The researchers said that the main outcome measure was the prevalence of false-positive catheterization laboratory activation in patients with suspected STEMI by three criteria: no culprit coronary artery, no significant coronary artery disease (CAD) and negative cardiac biomarker results.
The authors found that of the 1335 patients with suspected STEMI who underwent angiography, 187 (14 percent) had no culprit coronary artery and 127 (9.5 percent) did not have significant CAD. Cardiac biomarker levels were negative in 11.2 percent of the patients. The combination of no culprit artery with negative cardiac biomarker results was present in 9.2 percent of patients. Thirty-day mortality was 2.7 percent without a culprit coronary artery compared to 4.6 percent with a culprit coronary artery.

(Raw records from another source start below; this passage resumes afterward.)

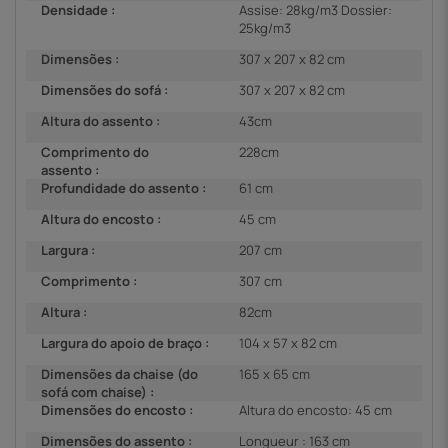
Densidade :
Assise: 28kg/m3 Dossier:
25kg/m3
Dimensões :
307 x 207 x 82 cm
Dimensões do sofá :
307 x 207 x 82 cm
Altura do assento :
43cm
Comprimento do
228cm
assento :
Profundidade do assento :
61 cm
Altura do encosto :
45 cm
Largura :
207 cm
Comprimento :
307 cm
Altura :
82cm
Largura do apoio de braço :
104 x 57 x 82 cm
Dimensões da chaise (do
165 x 65 cm
sofá com chaise) :
Dimensões do encosto :
Altura do encosto: 45 cm
Dimensões do assento :
Longueur : 163 cm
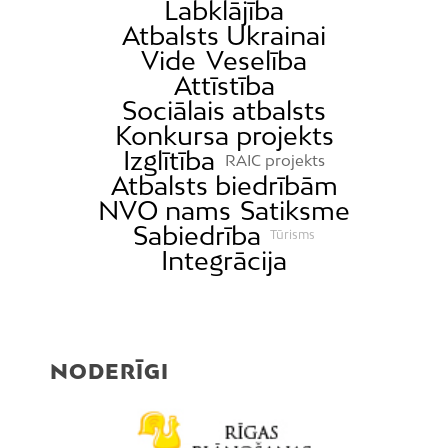
Labklājība
Atbalsts Ukrainai
Vide
Veselība
Attīstība
Sociālais atbalsts
Konkursa projekts
Izglītība
RAIC projekts
Atbalsts biedrībām
NVO nams
Satiksme
Sabiedrība
Tūrisms
Integrācija
NODERĪGI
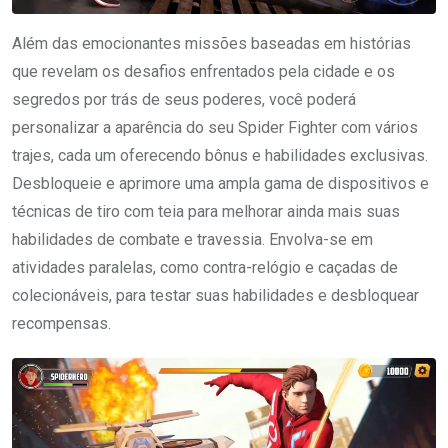
Além das emocionantes missões baseadas em histórias
que revelam os desafios enfrentados pela cidade e os
segredos por trás de seus poderes, você poderá
personalizar a aparência do seu Spider Fighter com vários
trajes, cada um oferecendo bônus e habilidades exclusivas.
Desbloqueie e aprimore uma ampla gama de dispositivos e
técnicas de tiro com teia para melhorar ainda mais suas
habilidades de combate e travessia. Envolva-se em
atividades paralelas, como contra-relógio e caçadas de
colecionáveis, para testar suas habilidades e desbloquear
recompensas.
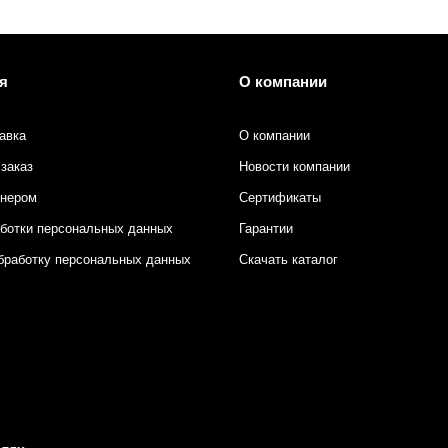
я
О компании
авка
О компании
заказ
Новости компании
тнером
Сертификаты
аботки персональных данных
Гарантии
бработку персональных данных
Скачать каталог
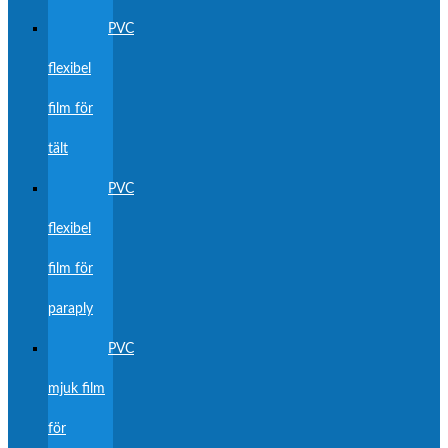
PVC
flexibel
film för
tält
PVC
flexibel
film för
paraply
PVC
mjuk film
för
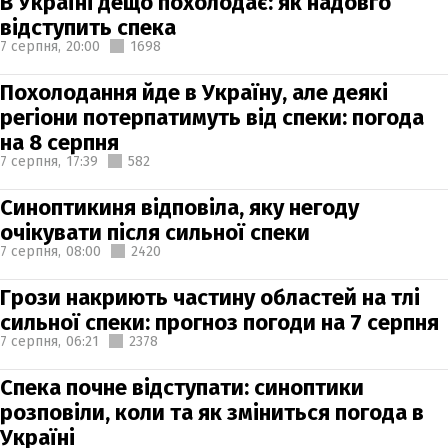
В Україні дещо похолодає: як надовго
відступить спека
7 серпня,
20:00
1698
Похолодання йде в Україну, але деякі
регіони потерпатимуть від спеки: погода
на 8 серпня
7 серпня,
17:39
582
Синоптикиня відповіла, яку негоду
очікувати після сильної спеки
7 серпня,
08:00
2420
Грози накриють частину областей на тлі
сильної спеки: прогноз погоди на 7 серпня
7 серпня,
06:21
2378
Спека почне відступати: синоптики
розповіли, коли та як зміниться погода в
Україні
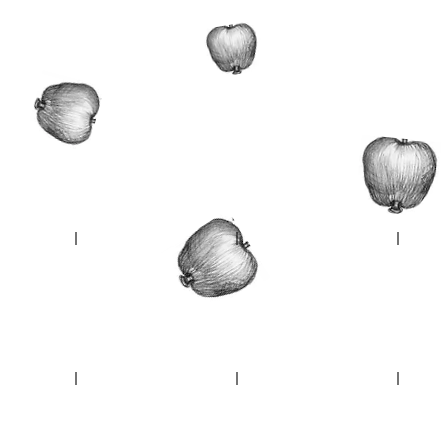
Plán úniku
Po obvodu
Bažant
že
Bocage du Havre
Windermere
Zvolně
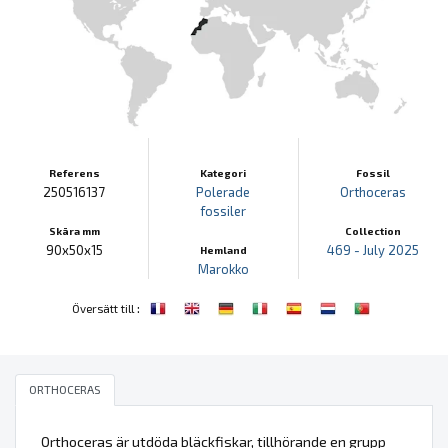
Referens
Kategori
Fossil
250516137
Polerade
Orthoceras
fossiler
Skära mm
Collection
90x50x15
469 - July 2025
Hemland
Marokko
:
Översätt till
ORTHOCERAS
Orthoceras är utdöda bläckfiskar, tillhörande en grupp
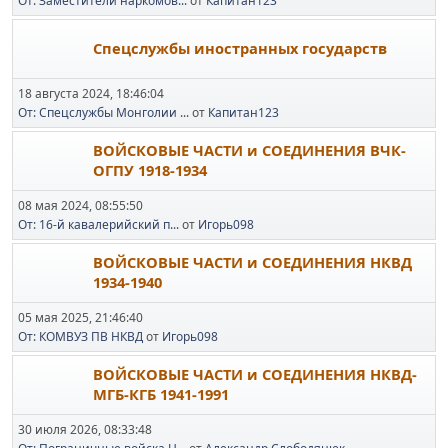
От: Заместители наркомов...
от
Капитан123
Спецслужбы иностранных государств
18 августа 2024, 18:46:04
От: Спецслужбы Монголии ...
от
Капитан123
ВОЙСКОВЫЕ ЧАСТИ и СОЕДИНЕНИЯ ВЧК-
ОГПУ 1918-1934
08 мая 2024, 08:55:50
От: 16-й кавалерийский п...
от
Игорь098
ВОЙСКОВЫЕ ЧАСТИ и СОЕДИНЕНИЯ НКВД
1934-1940
05 мая 2025, 21:46:40
От: КОМВУЗ ПВ НКВД
от
Игорь098
ВОЙСКОВЫЕ ЧАСТИ и СОЕДИНЕНИЯ НКВД-
МГБ-КГБ 1941-1991
30 июля 2026, 08:33:48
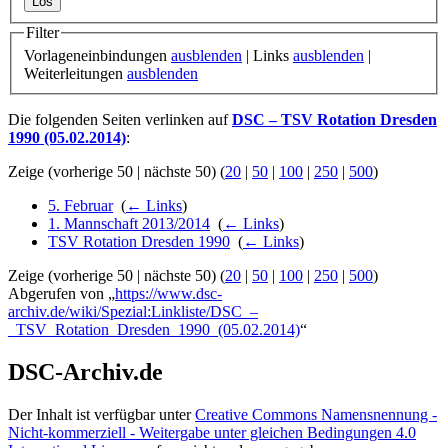
Filter
Vorlageneinbindungen
ausblenden
| Links
ausblenden
|
Weiterleitungen
ausblenden
Die folgenden Seiten verlinken auf
DSC – TSV Rotation Dresden
1990 (05.02.2014)
:
Zeige (vorherige 50 | nächste 50) (
20
|
50
|
100
|
250
|
500
)
5. Februar
‎
(
← Links
)
1. Mannschaft 2013/2014
‎
(
← Links
)
TSV Rotation Dresden 1990
‎
(
← Links
)
Zeige (vorherige 50 | nächste 50) (
20
|
50
|
100
|
250
|
500
)
Abgerufen von „
https://www.dsc-
archiv.de/wiki/Spezial:Linkliste/DSC_–
_TSV_Rotation_Dresden_1990_(05.02.2014)
“
DSC-Archiv.de
Der Inhalt ist verfügbar unter
Creative Commons Namensnennung -
Nicht-kommerziell - Weitergabe unter gleichen Bedingungen 4.0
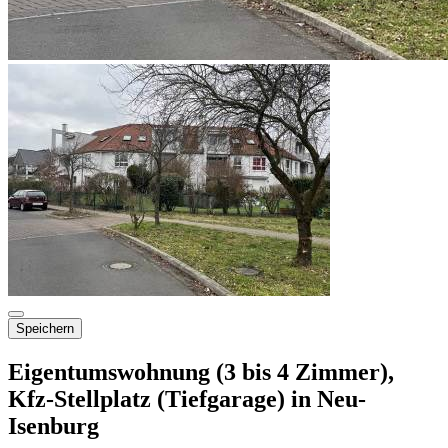
Speichern
Eigentumswohnung (3 bis 4 Zimmer),
Kfz-Stellplatz (Tiefgarage) in Neu-
Isenburg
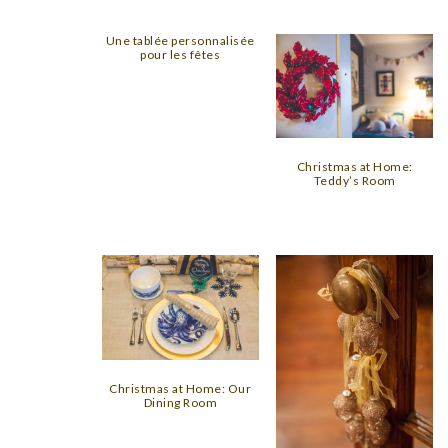
Une tablée personnalisée
pour les fêtes
Christmas at Home:
Teddy’s Room
Christmas at Home: Our
Dining Room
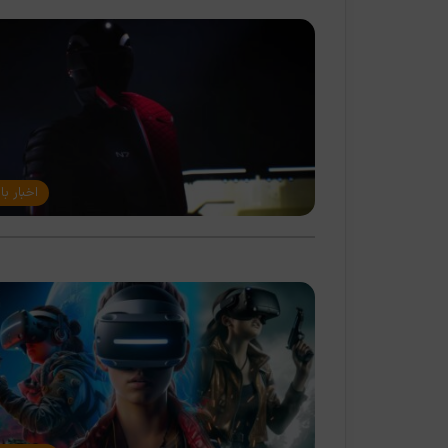
اخبار با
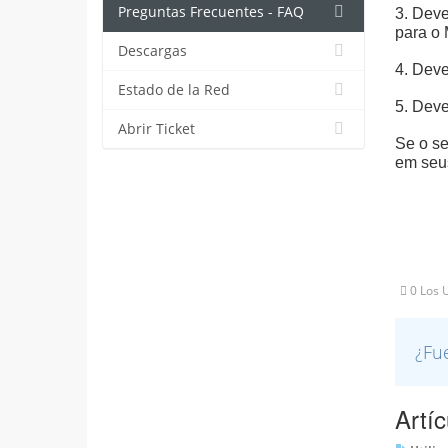
Preguntas Frecuentes - FAQ
3. Deve
para o 
Descargas
4. Deve
Estado de la Red
5. Deve
Abrir Ticket
Se o se
em seus
0 Los U
¿Fue
Artí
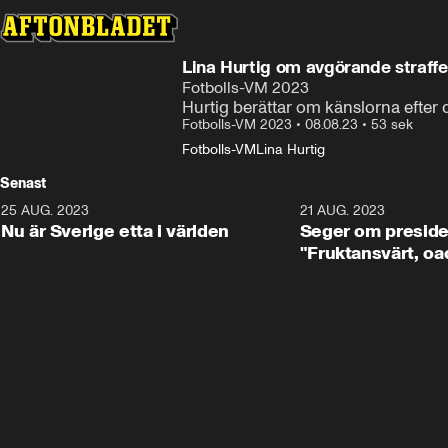
Lina Hurtig om avgörande straffe
Fotbolls-VM 2023
Hurtig berättar om känslorna efter
Fotbolls-VM 2023
•
08.08.23
•
53 sek
Fotbolls-VM
Lina Hurtig
Senast
25 AUG. 2023
1:01
21 AUG. 2023
Nu är Sverige etta i världen
Seger om preside
"Fruktansvärt, oa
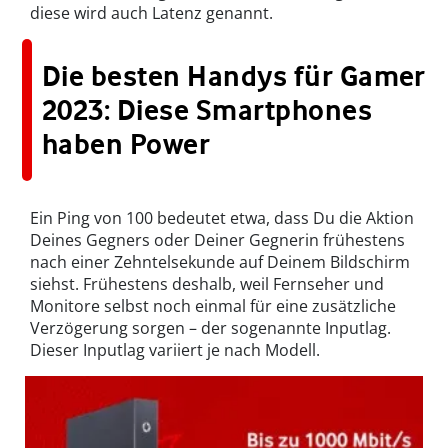
diese wird auch Latenz genannt.
Die besten Handys für Gamer
2023: Diese Smartphones
haben Power
Ein Ping von 100 bedeutet etwa, dass Du die Aktion
Deines Gegners oder Deiner Gegnerin frühestens
nach einer Zehntelsekunde auf Deinem Bildschirm
siehst. Frühestens deshalb, weil Fernseher und
Monitore selbst noch einmal für eine zusätzliche
Verzögerung sorgen – der sogenannte Inputlag.
Dieser Inputlag variiert je nach Modell.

The researchers noted several sub-populations with a higher prevalence of false-positive cath lab activation. “Women had a higher prevalence of false-positive catheterization laboratory activation based on no culprit artery or no significant CAD, but there was no sex difference when negative cardiac biomarker results were used. Stress cardiomyopathy that occurs predominantly in women accounts for much of this discrepancy,” they wrote.
The authors concluded that the “recent emphasis on rapid door-to-balloon times must also consider the consequences of false-positive catheterization laboratory activation.” The findings suggest that "false-positive catheterization laboratory activation may be another quality metric to monitor for a STEMI program," they concluded.